Room 1101, Case 6870, A Survivor’s Case History

  1. Her blood drags.

           Its multiple anchors drop

           but do not hold.

           She says her body tells her

           they’ll take their time, they always do,

           but who wants to know?

  1. Aasté, wardboy, aasté

           I say through glass.

           I smell blood, someone else’e—

           her husband’s—who’s down in the mouth, but lets

           nurse lean her needle in.

           I’m told its inflow will make her strong,

           fuse the anchors she’s thrown into one.

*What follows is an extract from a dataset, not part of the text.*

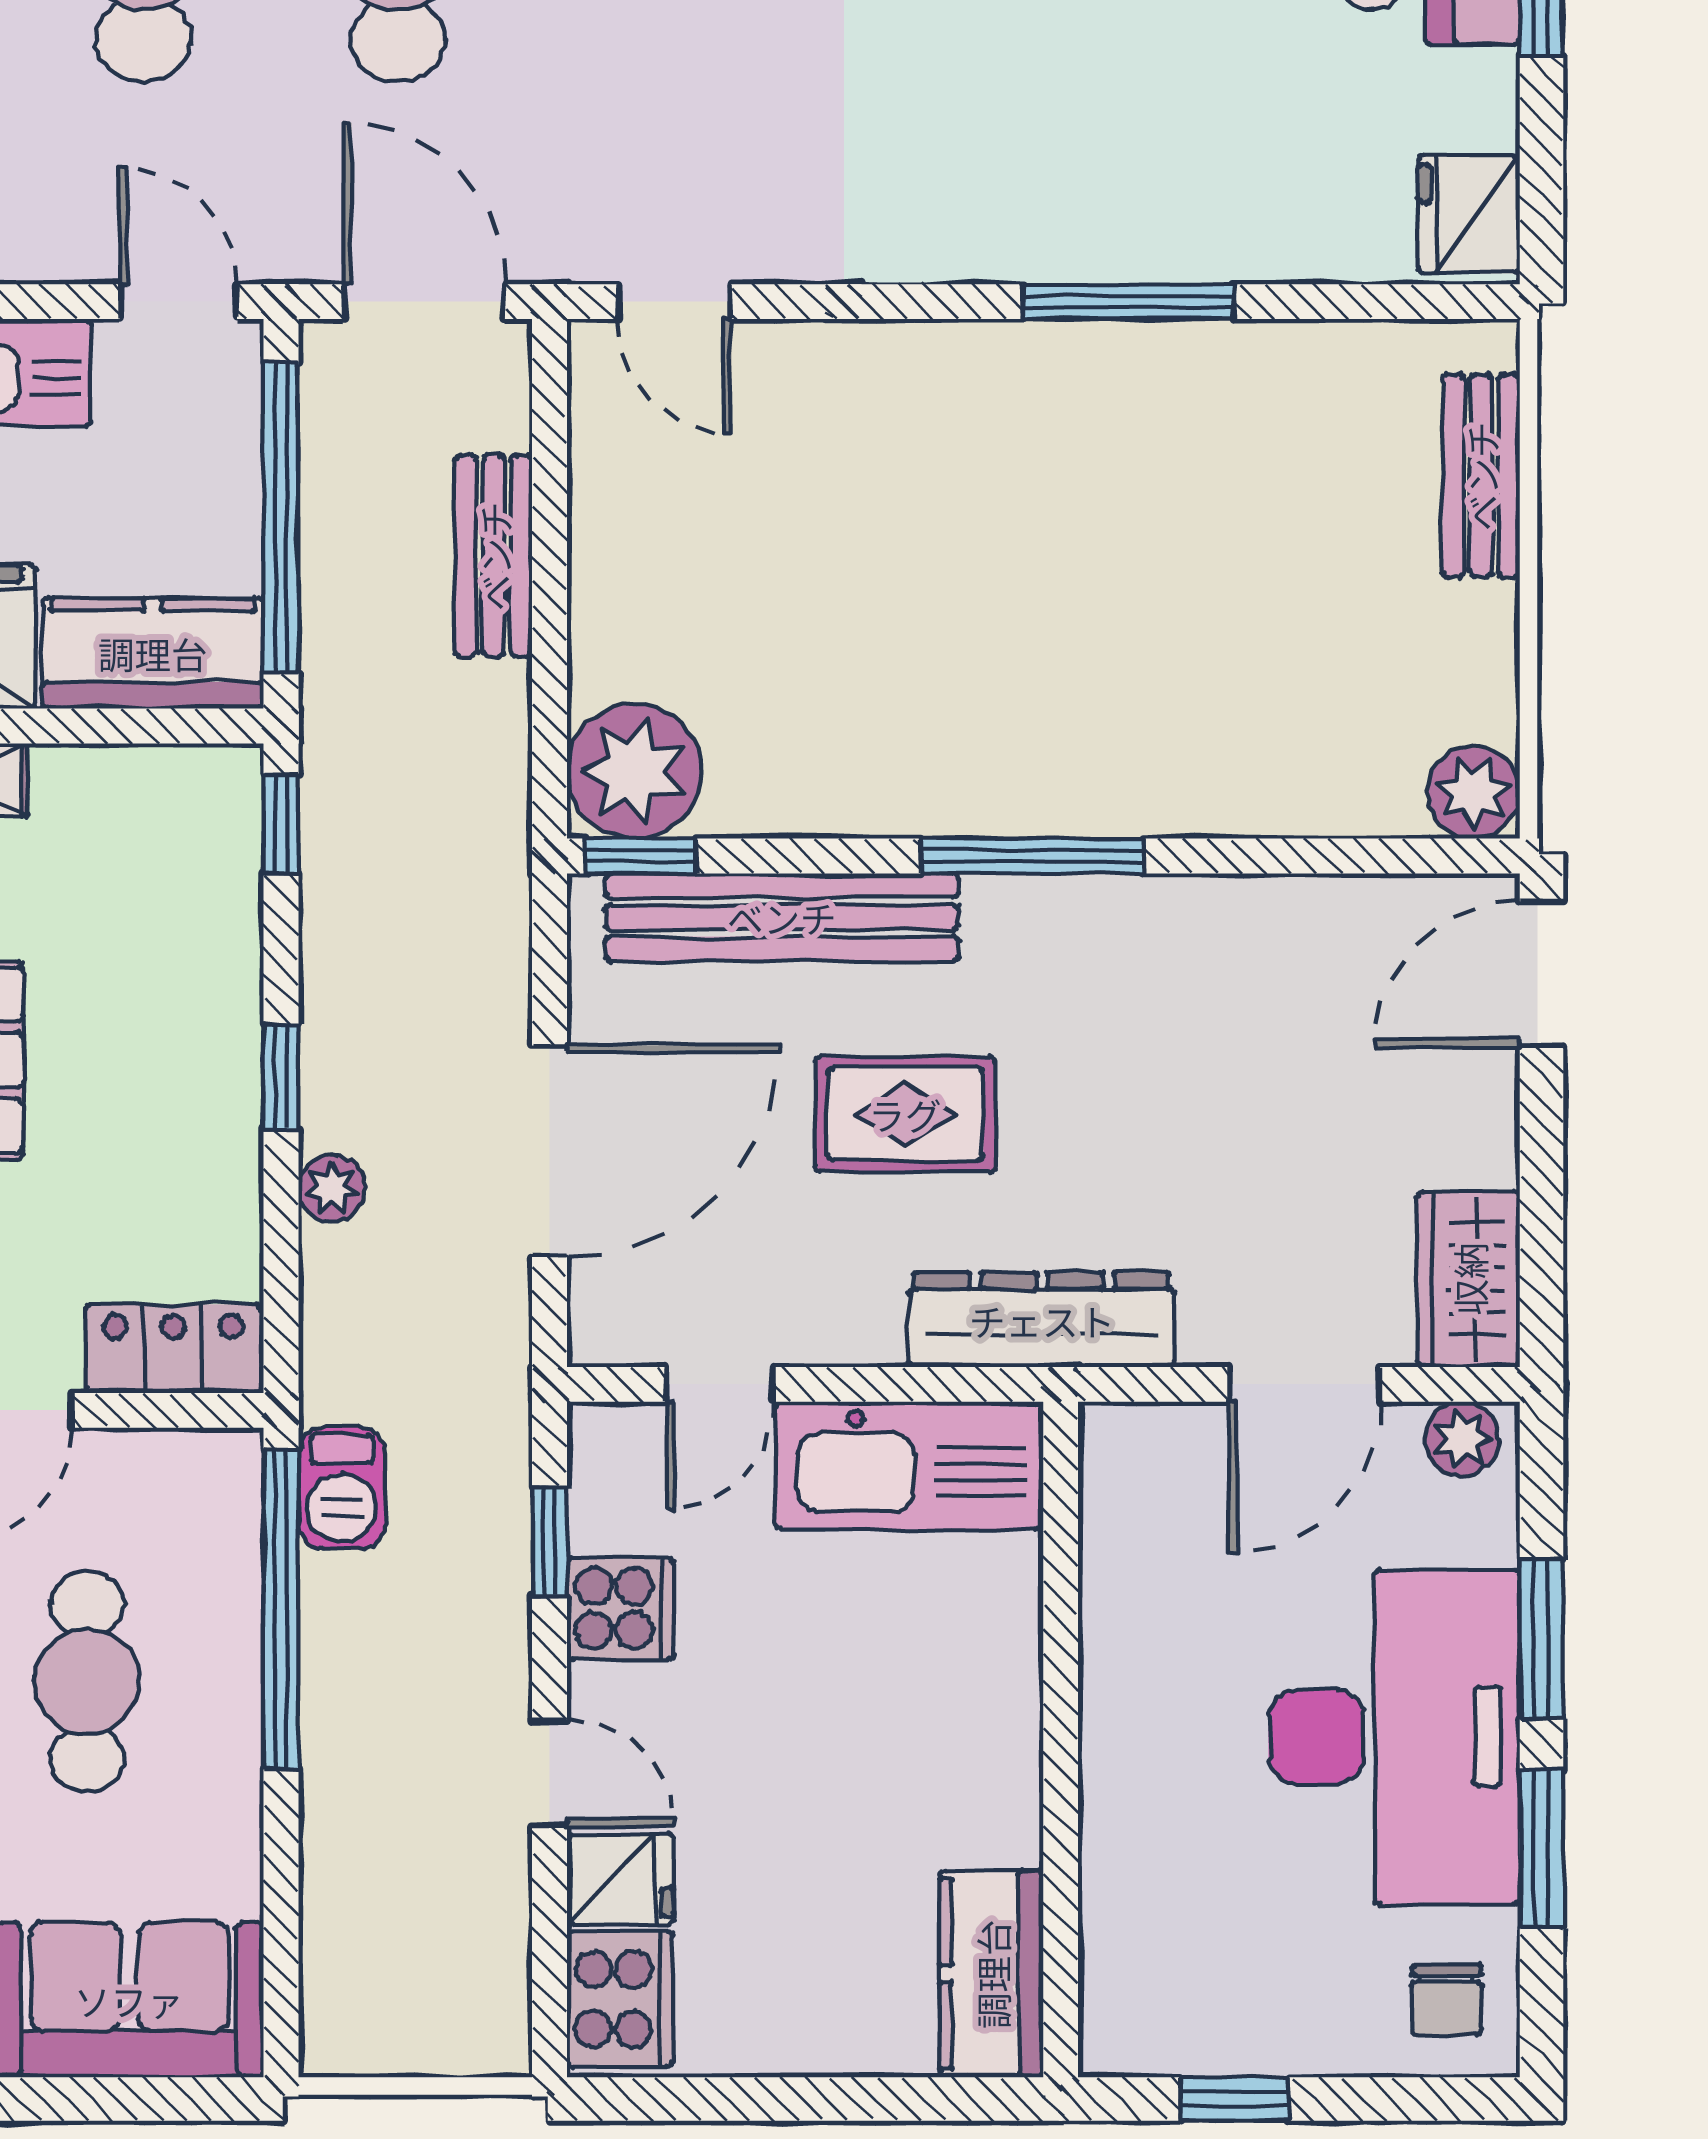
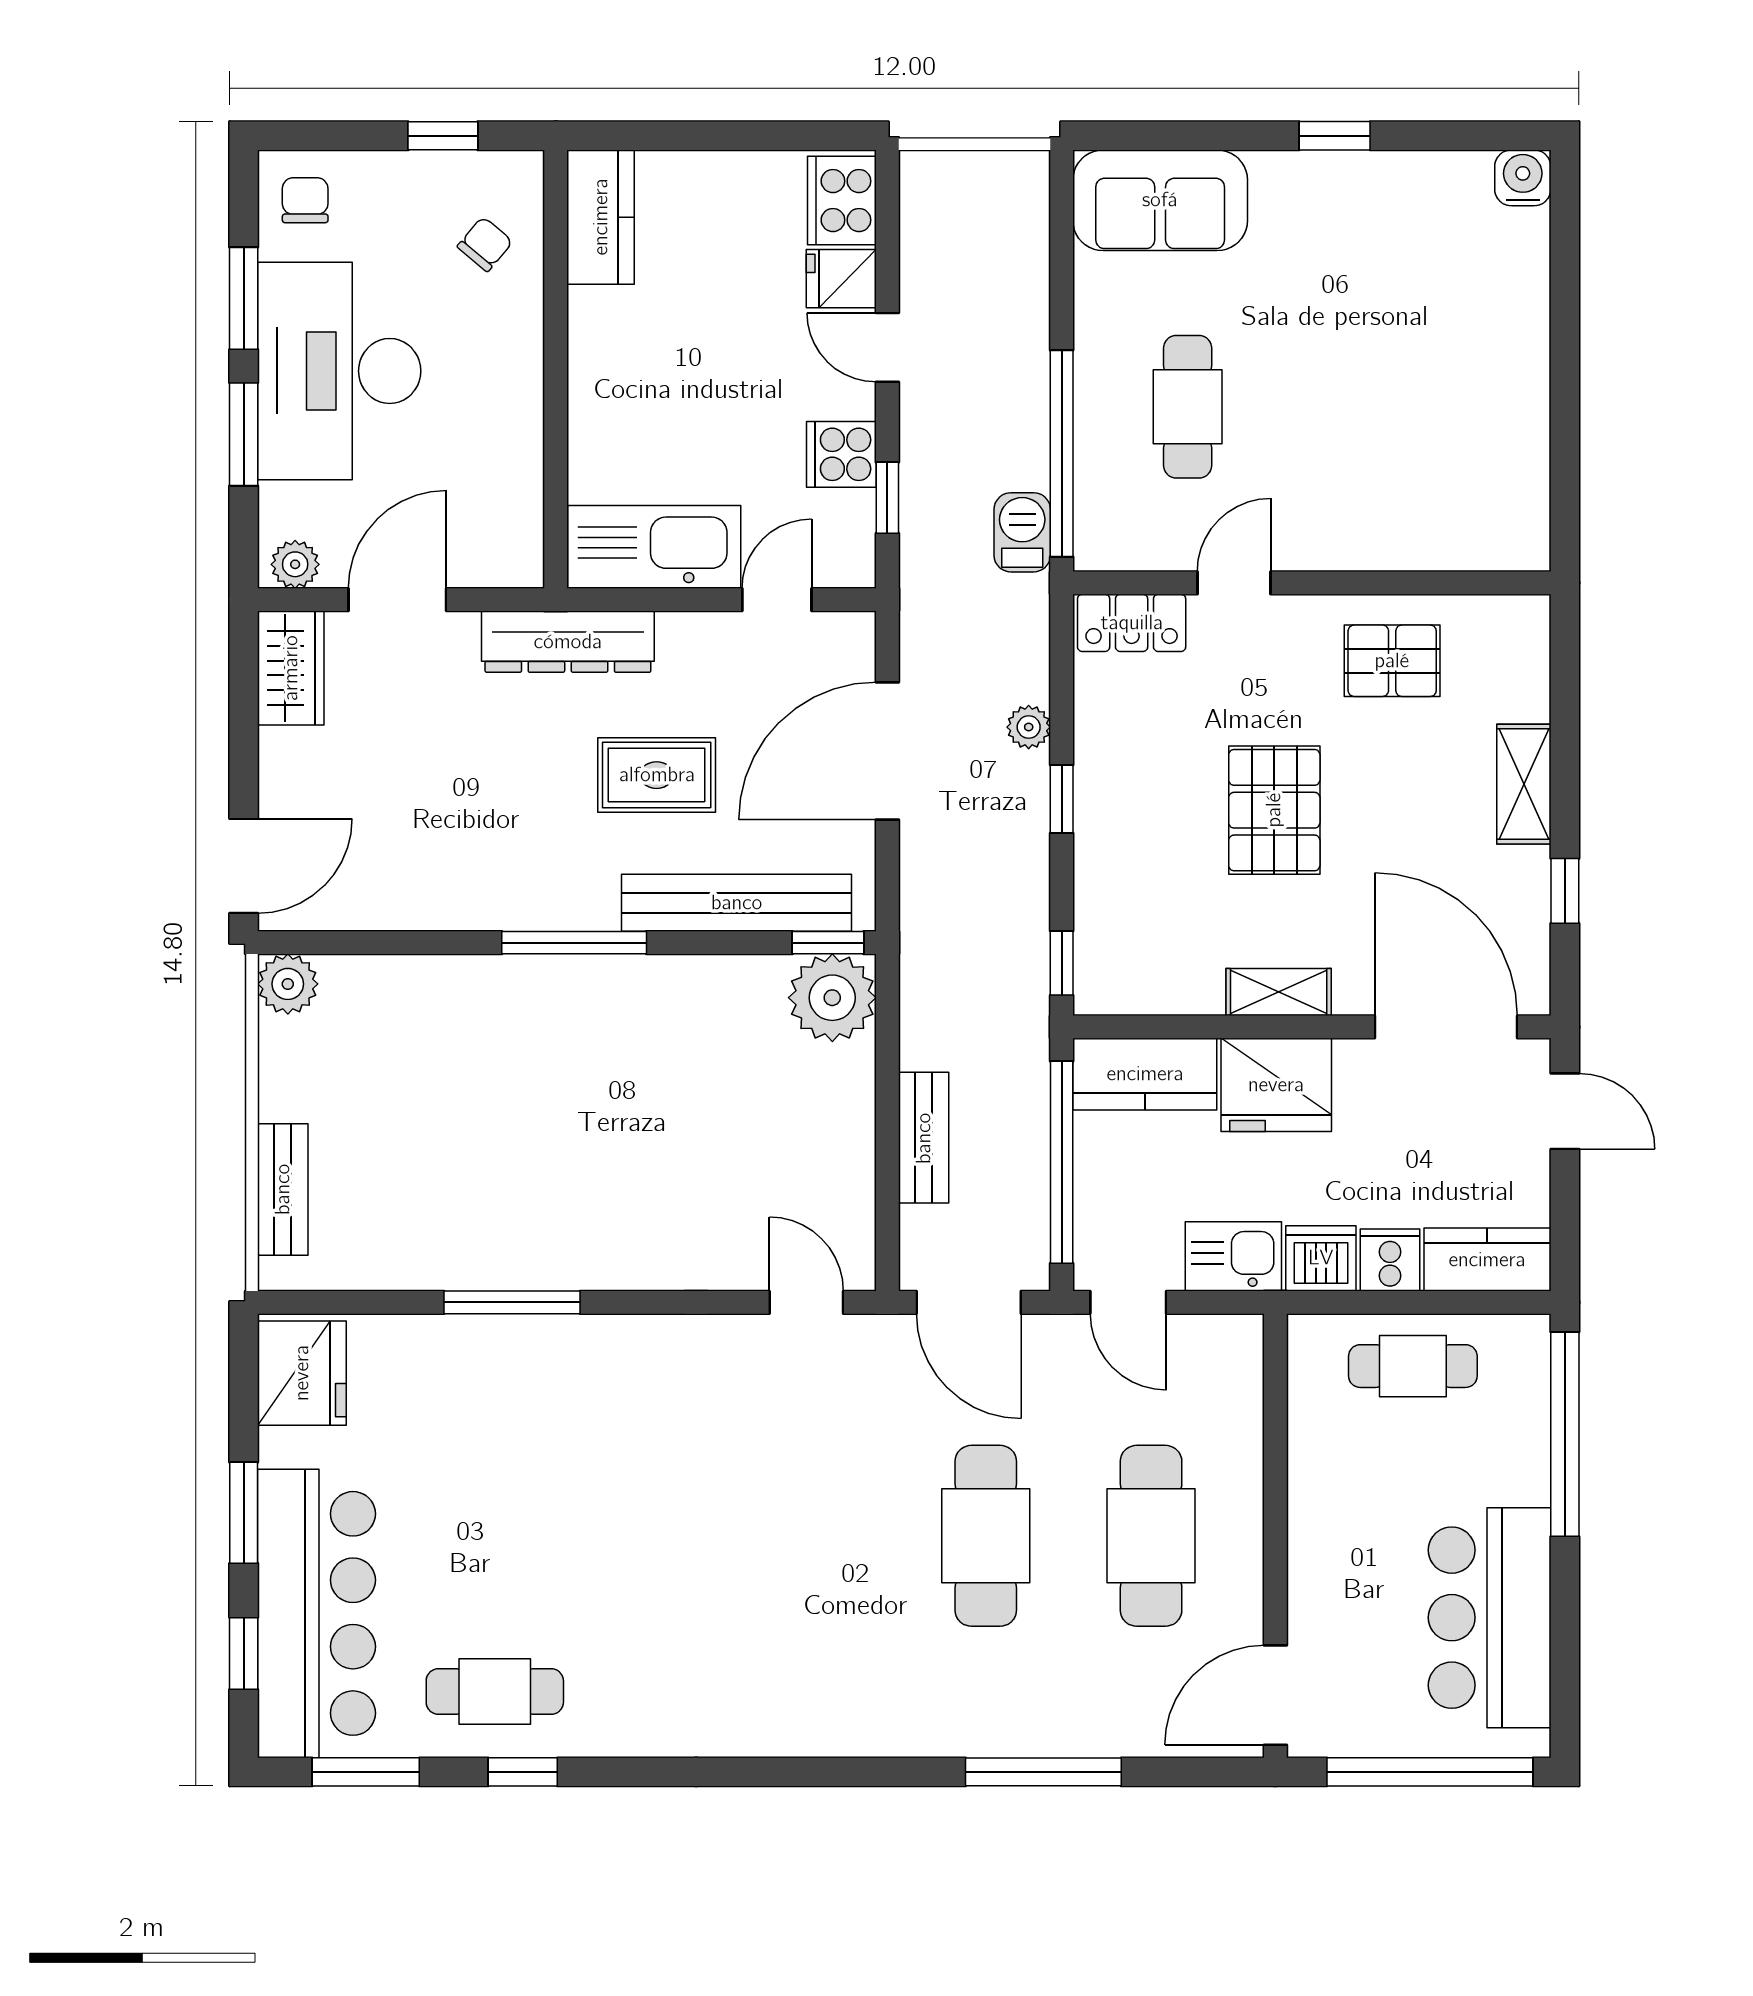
fridge: (1469, 214) -> (302, 1373), width x1.36, depth x1.34
chair: (1169, 1932) -> (485, 244), added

           Since we no longer get her drift,

           please, god of healing, don’t dilly-dally nor click

           in boredom your tongue.

           Throw your weight on that anchor and make it stick.

  1. Patient found naked

           Don’t put it on me again, this weave of cotton

           that set me aflame, this hospital gown.

           Attached by frail-winged thongs

           to a pit in my stomach, my strands of muscle

           may soon come apart, expose me

           as carrion gone rotten.

           We’ve been set up, put upon

           by a new breed of spinners, of quacks

           with their chakras, their mumbos, their jumbos.

           Fresh whacks of misfortune assail me, doctor,

           Leave me out of it, dear, out of it all

           and this hospital gown

  1. On a bed

           Like a boat pulled ashore

           our plants malnourished, this hospital cures.

           From time to time on tides that wobble it just

           before dawn,

           her head fills with water

           remembered, its flow, its feed.

           Alive with rot, rich with bacteria,

           from it her good words rise.